Open Street Map Data format (XML/PBF)
In this section of the manual we discuss the Open street Map (OSM) XML and PBF format. The OSM parser requires a local file (XML or PBF) as input. Use for example Osmosis to extract such a file from the cloud based on a predetermined bounding box.
Data Format | Type | Status | Network | (Public Transport) Services | Zoning | Demands | Python | Java |
---|---|---|---|---|---|---|---|---|
Open Street Map | XML /PBF |
Supported | Read | Read (platforms/poles only) | Read (No ODs) | N/A | YES | YES |
OSM (GTFS) and PLANit
Any OSM XML or PBF file can be converted into a PLANit memory model using the available readers. The resulting PLANit memory model can then be used to conduct an assignment (Java) or persist into another data format, e.g., PLANit XML, MATSim, etc. (Java, Python).
The user has the option to either just extract a network, or supplement this with public transport infrastructure (poles, platforms, stations) available in the OSM data. Since the OSM data generally does not have good quality public transport service information, this is not supported, instead it is advised to ingest public transport services by utilising a GTFS reader which can be run after the OSM parser and which is capable of supplementing the network and stops with routed pt services and the underlying service network.

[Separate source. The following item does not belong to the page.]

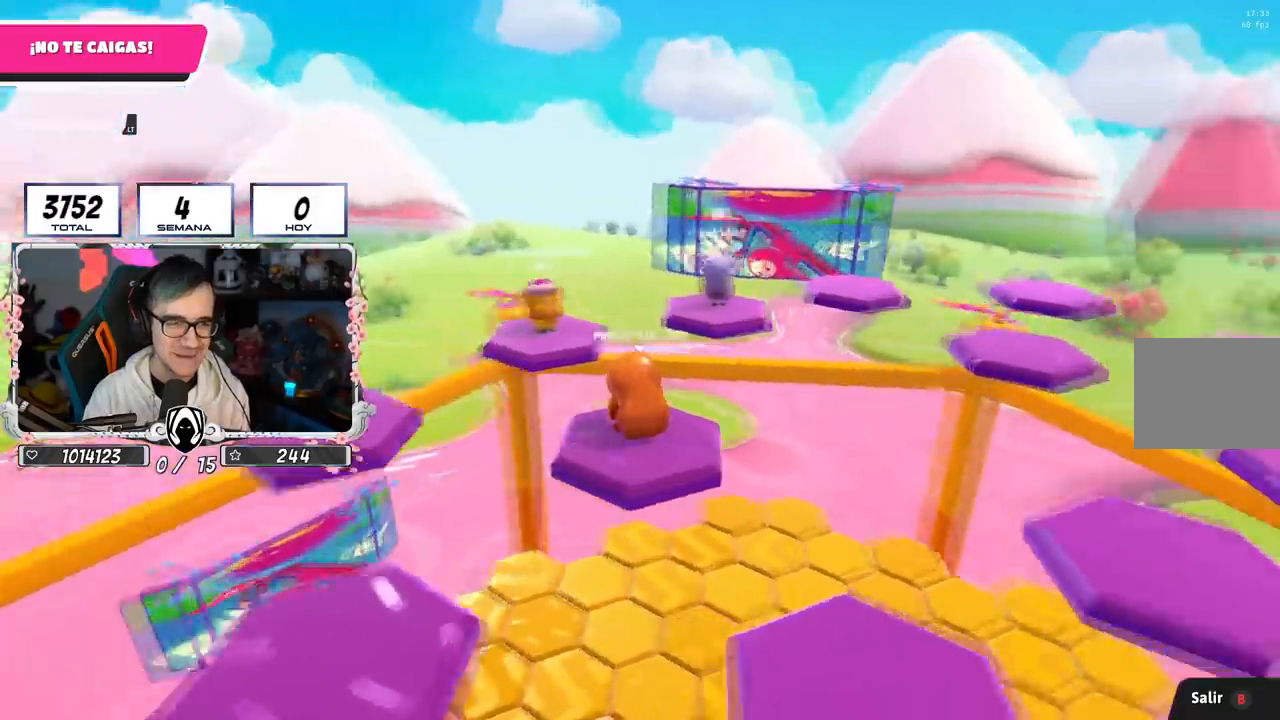
{"buttons": [], "left_stick": "up", "right_stick": "down", "events": [[150, "right_stick", "down"], [184, "L2", "up"]]}
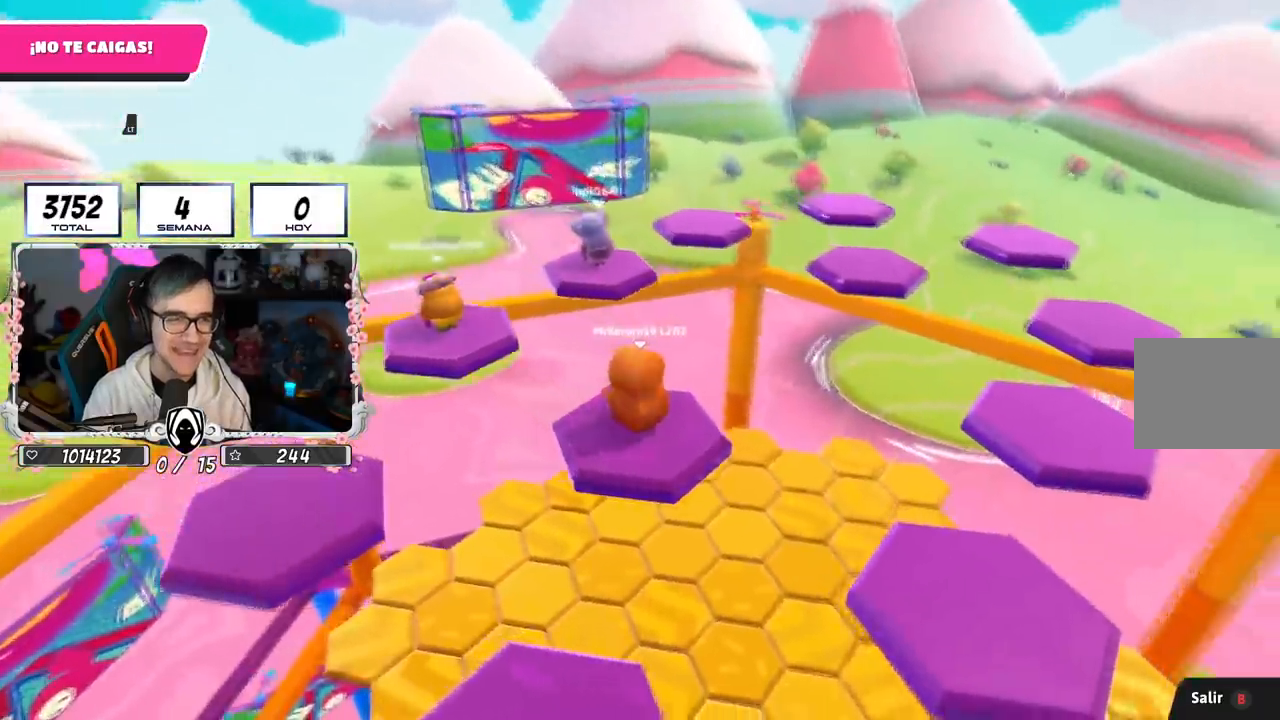
{"buttons": [], "left_stick": "up", "right_stick": "down", "events": [[66, "right_stick", "center"], [450, "right_stick", "down"]]}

Examples on how to perform a network conversion from OSM to other data formats (PLANit, MATSim, etc.) are provided in the respective PLANit-Python and PLANit-Java reference sections of this manual.
Outline
OSM has a detailed description of its XML and PBF formats available on their own Wiki:
We refer the interested reader to the above links for an in-depth discussion on the data formats themselves. With respect to PLANit, this page details what our OSM reader does and does not support with respect to the entities that reside in each OSM file in the outline below:
- OSM basics
- OSM road network support
- OSM rail network support
- OSM public transport support
- OSM mode support
- Bounding box edges
- Logging support
OSM Basics
OSM has only three types of entities that cover all its categories ranging from buildings, to trees, to seas, to roads:
OSM Nodes
These are point locations with additional tags that identify what this point represents. For example, this can be a tree, but also an intersection, it can be a landmark, or a train station.
OSM Ways
These are either lines (open) or polygons (closed) with additional tags that identify what this way represents. For example, this can be a road, but also a building, it can be a train platform, but also a border.
OSM Relations
These are groups of OSM entities, where each member can either be an OSM node, OSM way, or OSM relation. For example, this can be a station with multiple platforms, or a group of buildings that belong together etc.
OSM Road Network Support
In OSM the road network is represented by nodes and ways, where each way is tagged with highway=<type>
.
A way consists of two or more nodes. These nodes can represent the shape of the internal road, or intersections.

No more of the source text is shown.